When parents choose to have a child, they have agreed to have an adolescent. Thus, I believe it really helps when they have some preparation for normal developmental changes that their child’s 10 to 12 year coming of age passage commonly brings.
This growing up journey begins around ages 9 – 13, and winds down around ages 18 – 23. With appropriate expectations, parents can reduce the likelihood of surprise, overreaction, and alarm; and they can increase power of understanding, empathy, and effectiveness.
This is why I blog about parenting adolescents for Psychology Today, and why I write books to help parents better support their daughter or son during these transformational years.
To begin, most important is that parents NOT buy into the stereotype of “The Terrible Teenager” who will become emotionally derailed and socially disruptive of family life. This is a FALSE expectation that alarms for no good cause. There is no need for dread. I believe most parents and adolescents do not experience some kind of agony in their relationship as growing up changes unfold.
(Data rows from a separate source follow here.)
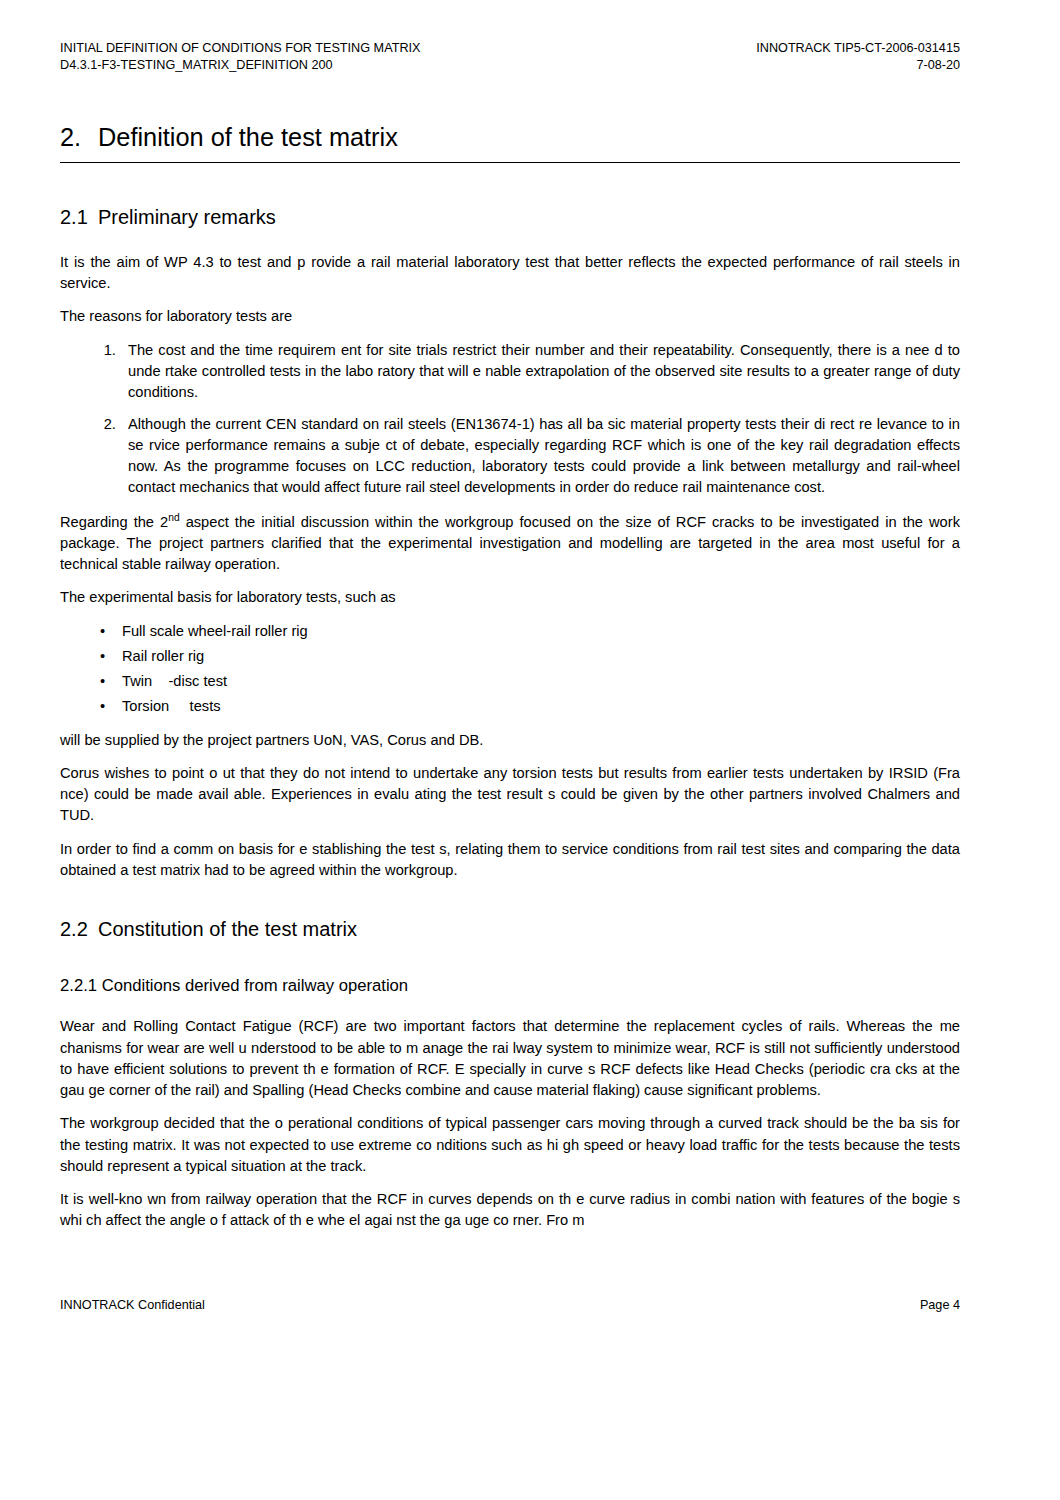INITIAL DEFINITION OF CONDITIONS FOR TESTING MATRIX
D4.3.1-F3-TESTING_MATRIX_DEFINITION 200
INNOTRACK TIP5-CT-2006-031415
7-08-20
2. Definition of the test matrix
2.1 Preliminary remarks
It is the aim of WP 4.3 to test and p rovide a rail material laboratory test that better reflects the expected performance of rail steels in service.
The reasons for laboratory tests are
The cost and the time requirem ent for site trials restrict their number and their repeatability. Consequently, there is a nee d to unde rtake controlled tests in the labo ratory that will e nable extrapolation of the observed site results to a greater range of duty conditions.
Although the current CEN standard on rail steels (EN13674-1) has all ba sic material property tests their di rect re levance to in se rvice performance remains a subje ct of debate, especially regarding RCF which is one of the key rail degradation effects now. As the programme focuses on LCC reduction, laboratory tests could provide a link between metallurgy and rail-wheel contact mechanics that would affect future rail steel developments in order do reduce rail maintenance cost.
Regarding the 2nd aspect the initial discussion within the workgroup focused on the size of RCF cracks to be investigated in the work package. The project partners clarified that the experimental investigation and modelling are targeted in the area most useful for a technical stable railway operation.
The experimental basis for laboratory tests, such as
Full scale wheel-rail roller rig
Rail roller rig
Twin -disc test
Torsion tests
will be supplied by the project partners UoN, VAS, Corus and DB.
Corus wishes to point o ut that they do not intend to undertake any torsion tests but results from earlier tests undertaken by IRSID (Fra nce) could be made avail able. Experiences in evalu ating the test result s could be given by the other partners involved Chalmers and TUD.
In order to find a comm on basis for e stablishing the test s, relating them to service conditions from rail test sites and comparing the data obtained a test matrix had to be agreed within the workgroup.
2.2 Constitution of the test matrix
2.2.1 Conditions derived from railway operation
Wear and Rolling Contact Fatigue (RCF) are two important factors that determine the replacement cycles of rails. Whereas the me chanisms for wear are well u nderstood to be able to m anage the rai lway system to minimize wear, RCF is still not sufficiently understood to have efficient solutions to prevent th e formation of RCF. E specially in curve s RCF defects like Head Checks (periodic cra cks at the gau ge corner of the rail) and Spalling (Head Checks combine and cause material flaking) cause significant problems.
The workgroup decided that the o perational conditions of typical passenger cars moving through a curved track should be the ba sis for the testing matrix. It was not expected to use extreme co nditions such as hi gh speed or heavy load traffic for the tests because the tests should represent a typical situation at the track.
It is well-kno wn from railway operation that the RCF in curves depends on th e curve radius in combi nation with features of the bogie s whi ch affect the angle o f attack of th e whe el agai nst the ga uge co rner. Fro m
INNOTRACK Confidential
Page 4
This said, there will be adjustments to be made in their relationship as adolescent growth unfolds along two avenues of youthful separation from childhood and parents that is now underway. Now adolescence starts growing them apart, which it is meant to do.
1) There is detachment from childhood and parents to assert more independence. More social time is spent in the company of peers.
2) There is differentiation from childhood and parents to express more individuality. More attention is given to personal expression.
At journey’s end, the older adolescent, during the college-age years, can assert a functional independence and claim a fitting individuality: “I can take care of myself and I know who I am.”
Adolescence is a gathering of power; and freedom is it’s name.
The breath of adolescent life, as the young person pushes for more freedom of self-management authority, parents find themselves continually debating when to keep holding on, and when to do more letting go.
It’s a constant challenge: they don’t want to hold growth back, but neither do they want to unmindfully allow a dangerous exposure.
So they impose three common criteria that must be met before more freedom is given:
- evidence of growing responsibility,
- willingness to communicate about what is going on,
- and showing a readiness to anticipate risks of acting older.
Now parents help their child navigate the four freedoms of adolescence:
- Freedom from rejection of childhood beginning around late elementary school;
- Freedom for forming a second family of friends beginning around middle school;
- Freedom to experiment with acting older beginning around the high school years;
- Freedom of emancipation into independent authority around the college age years.